EXERCISE REQUIREMENTS:
Only the lines of the data holding the string "tail" need to be returned.

= = = = = = =

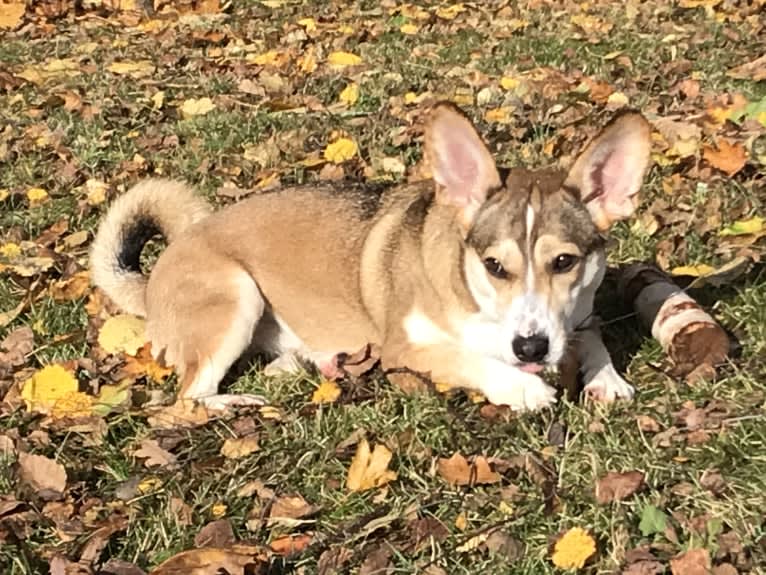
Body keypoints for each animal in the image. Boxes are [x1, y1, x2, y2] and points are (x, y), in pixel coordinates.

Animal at [91, 102, 656, 410]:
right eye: (495, 266)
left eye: (564, 262)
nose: (531, 348)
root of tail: (154, 278)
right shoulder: (403, 350)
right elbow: (467, 358)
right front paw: (521, 389)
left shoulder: (577, 316)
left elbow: (592, 336)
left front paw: (607, 379)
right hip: (237, 293)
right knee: (190, 396)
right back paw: (235, 401)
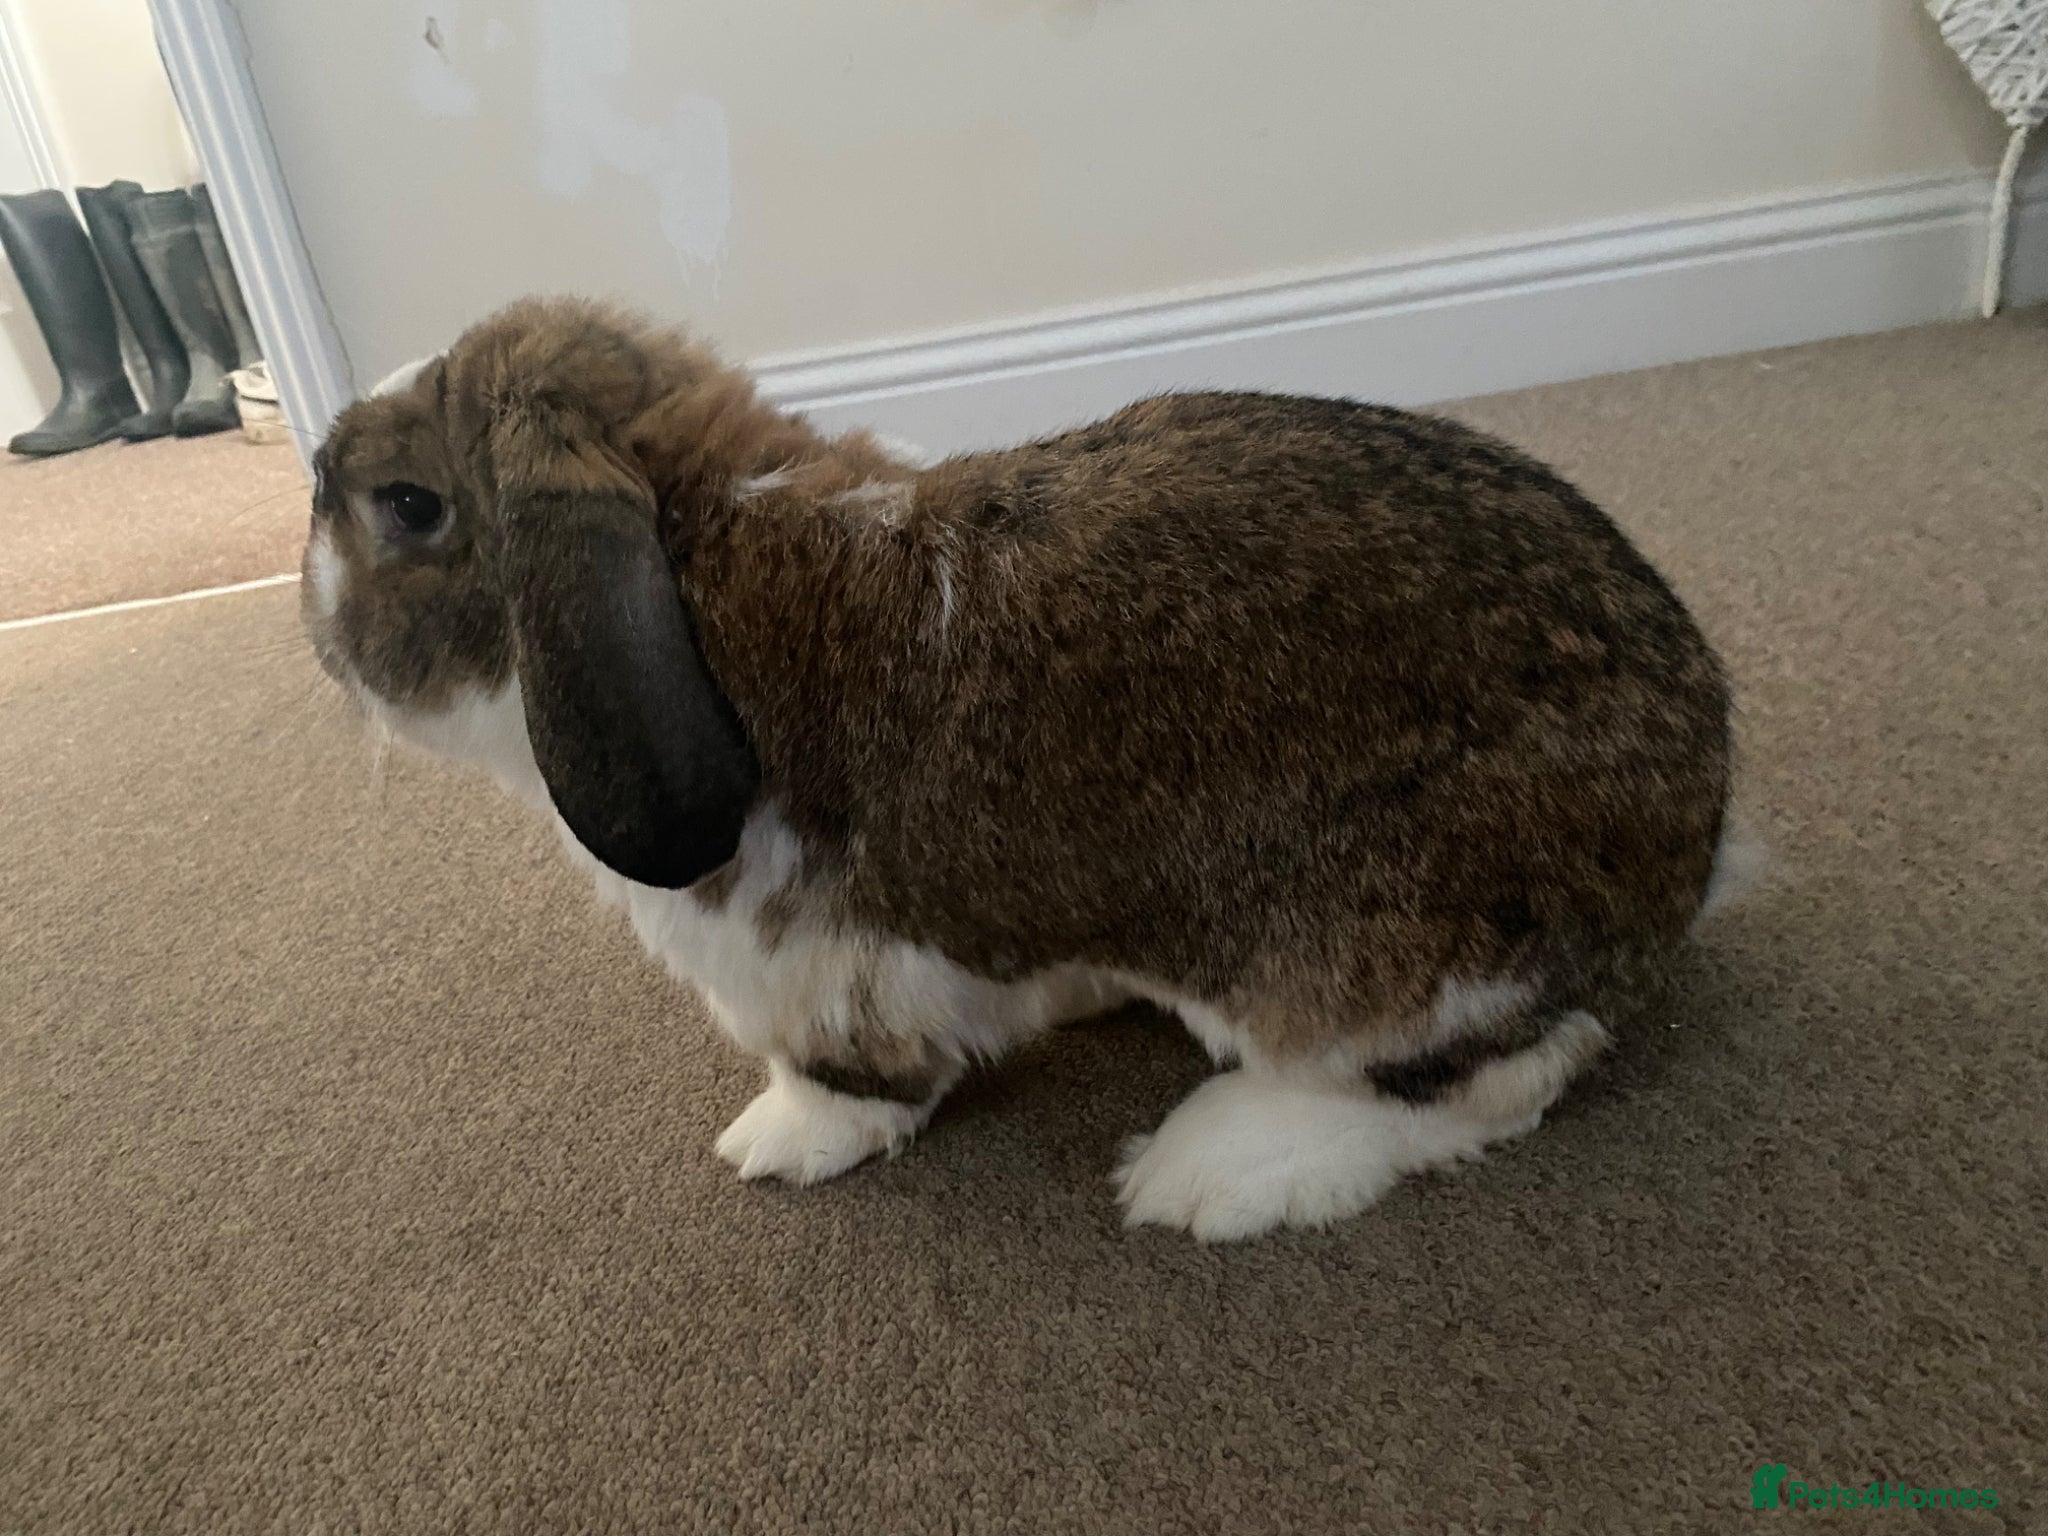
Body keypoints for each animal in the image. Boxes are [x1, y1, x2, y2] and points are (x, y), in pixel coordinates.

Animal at [303, 296, 1736, 1241]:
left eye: (408, 506)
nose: (311, 485)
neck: (704, 548)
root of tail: (1694, 837)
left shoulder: (805, 965)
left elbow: (846, 1073)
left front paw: (777, 1145)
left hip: (1363, 944)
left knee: (1492, 1075)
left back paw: (1217, 1171)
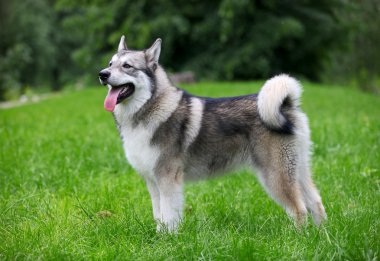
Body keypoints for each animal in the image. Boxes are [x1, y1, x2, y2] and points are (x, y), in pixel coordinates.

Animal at [98, 35, 326, 231]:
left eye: (127, 66)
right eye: (110, 64)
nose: (102, 74)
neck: (150, 107)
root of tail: (287, 104)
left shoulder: (168, 179)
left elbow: (169, 217)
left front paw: (168, 241)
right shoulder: (153, 183)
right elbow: (159, 216)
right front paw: (159, 238)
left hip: (275, 175)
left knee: (299, 209)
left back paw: (298, 238)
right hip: (297, 170)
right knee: (316, 202)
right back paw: (320, 236)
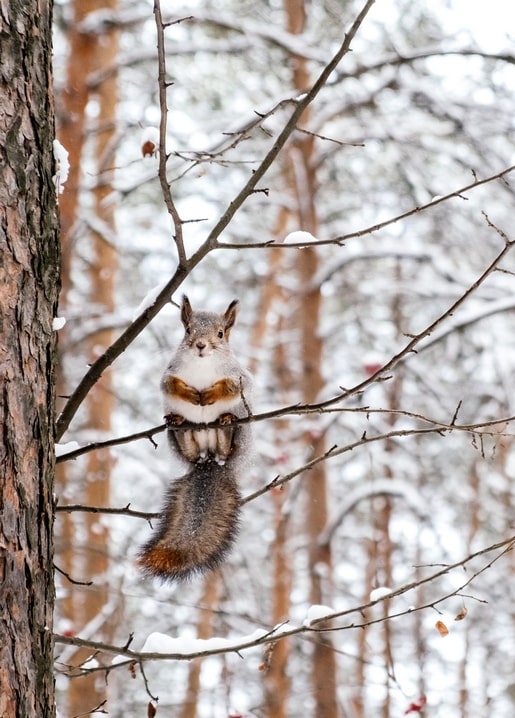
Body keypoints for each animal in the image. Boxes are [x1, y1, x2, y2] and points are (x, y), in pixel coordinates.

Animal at [138, 295, 252, 582]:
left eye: (220, 334)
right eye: (188, 330)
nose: (201, 345)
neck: (202, 365)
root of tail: (209, 460)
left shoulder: (240, 376)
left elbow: (233, 386)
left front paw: (210, 394)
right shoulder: (168, 374)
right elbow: (169, 385)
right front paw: (190, 394)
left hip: (237, 438)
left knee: (225, 443)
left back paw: (225, 423)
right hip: (179, 440)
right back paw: (180, 423)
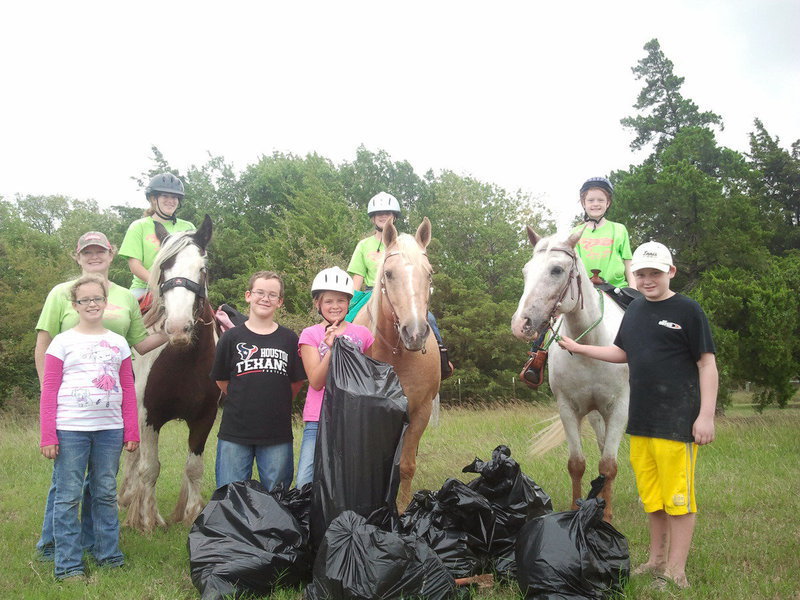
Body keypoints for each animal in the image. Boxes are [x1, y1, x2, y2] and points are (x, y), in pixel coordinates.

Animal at [117, 214, 220, 528]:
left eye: (202, 269)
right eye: (163, 269)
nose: (177, 328)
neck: (183, 361)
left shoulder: (204, 416)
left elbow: (194, 467)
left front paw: (191, 513)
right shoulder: (148, 416)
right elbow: (150, 468)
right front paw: (148, 519)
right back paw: (127, 499)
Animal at [354, 218, 440, 508]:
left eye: (429, 274)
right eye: (389, 274)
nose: (414, 332)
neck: (397, 354)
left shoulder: (421, 411)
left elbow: (406, 465)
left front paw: (401, 509)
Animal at [510, 227, 628, 524]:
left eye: (556, 270)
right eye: (526, 270)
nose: (520, 324)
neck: (591, 346)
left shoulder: (619, 408)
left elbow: (609, 464)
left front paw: (606, 516)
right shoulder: (567, 408)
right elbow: (577, 464)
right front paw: (575, 511)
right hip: (596, 414)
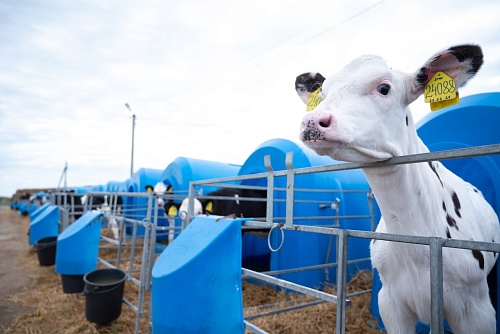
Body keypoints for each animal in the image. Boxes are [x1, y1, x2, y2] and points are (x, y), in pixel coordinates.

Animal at [298, 44, 498, 334]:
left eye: (384, 88)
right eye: (322, 94)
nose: (311, 122)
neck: (415, 239)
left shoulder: (476, 311)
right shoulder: (391, 303)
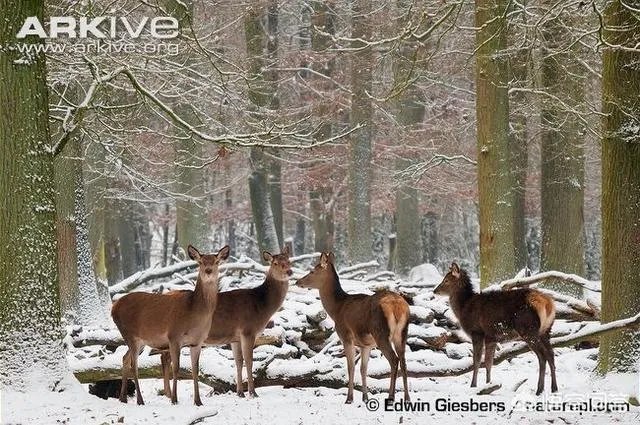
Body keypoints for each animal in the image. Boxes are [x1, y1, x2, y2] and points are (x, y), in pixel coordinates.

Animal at [111, 244, 229, 406]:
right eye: (200, 262)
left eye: (217, 262)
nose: (208, 271)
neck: (194, 313)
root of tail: (113, 308)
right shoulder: (174, 336)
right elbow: (176, 368)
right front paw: (174, 399)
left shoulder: (197, 342)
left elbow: (195, 370)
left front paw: (198, 401)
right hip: (129, 334)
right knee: (134, 365)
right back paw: (140, 400)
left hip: (140, 341)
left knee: (125, 358)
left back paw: (123, 398)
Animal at [158, 246, 293, 399]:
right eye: (275, 263)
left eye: (289, 261)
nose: (289, 271)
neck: (261, 306)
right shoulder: (248, 330)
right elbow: (249, 361)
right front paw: (253, 393)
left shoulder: (235, 338)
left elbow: (238, 361)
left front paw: (240, 392)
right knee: (165, 358)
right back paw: (169, 394)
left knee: (163, 357)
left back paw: (168, 393)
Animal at [296, 252, 411, 404]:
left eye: (312, 271)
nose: (298, 282)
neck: (336, 309)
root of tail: (397, 306)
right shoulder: (366, 345)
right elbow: (363, 369)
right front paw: (365, 398)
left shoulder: (346, 337)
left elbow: (350, 367)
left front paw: (349, 398)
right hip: (402, 334)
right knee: (404, 362)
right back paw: (407, 398)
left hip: (381, 334)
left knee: (394, 360)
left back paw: (391, 397)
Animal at [434, 262, 557, 395]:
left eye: (446, 280)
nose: (435, 290)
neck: (463, 308)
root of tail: (548, 304)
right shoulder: (492, 336)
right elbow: (489, 362)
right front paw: (489, 384)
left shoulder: (477, 332)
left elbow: (477, 361)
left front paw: (473, 385)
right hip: (546, 330)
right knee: (551, 354)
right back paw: (554, 388)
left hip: (528, 329)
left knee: (542, 356)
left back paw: (539, 389)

= = = = = = =

SOLUTION FOR THIS TASK:
root of tail: (154, 278)
root of tail: (1694, 837)
root of tail: (287, 104)
root of tail: (209, 460)
root of tail: (113, 308)
root of tail: (397, 306)
root of tail: (548, 304)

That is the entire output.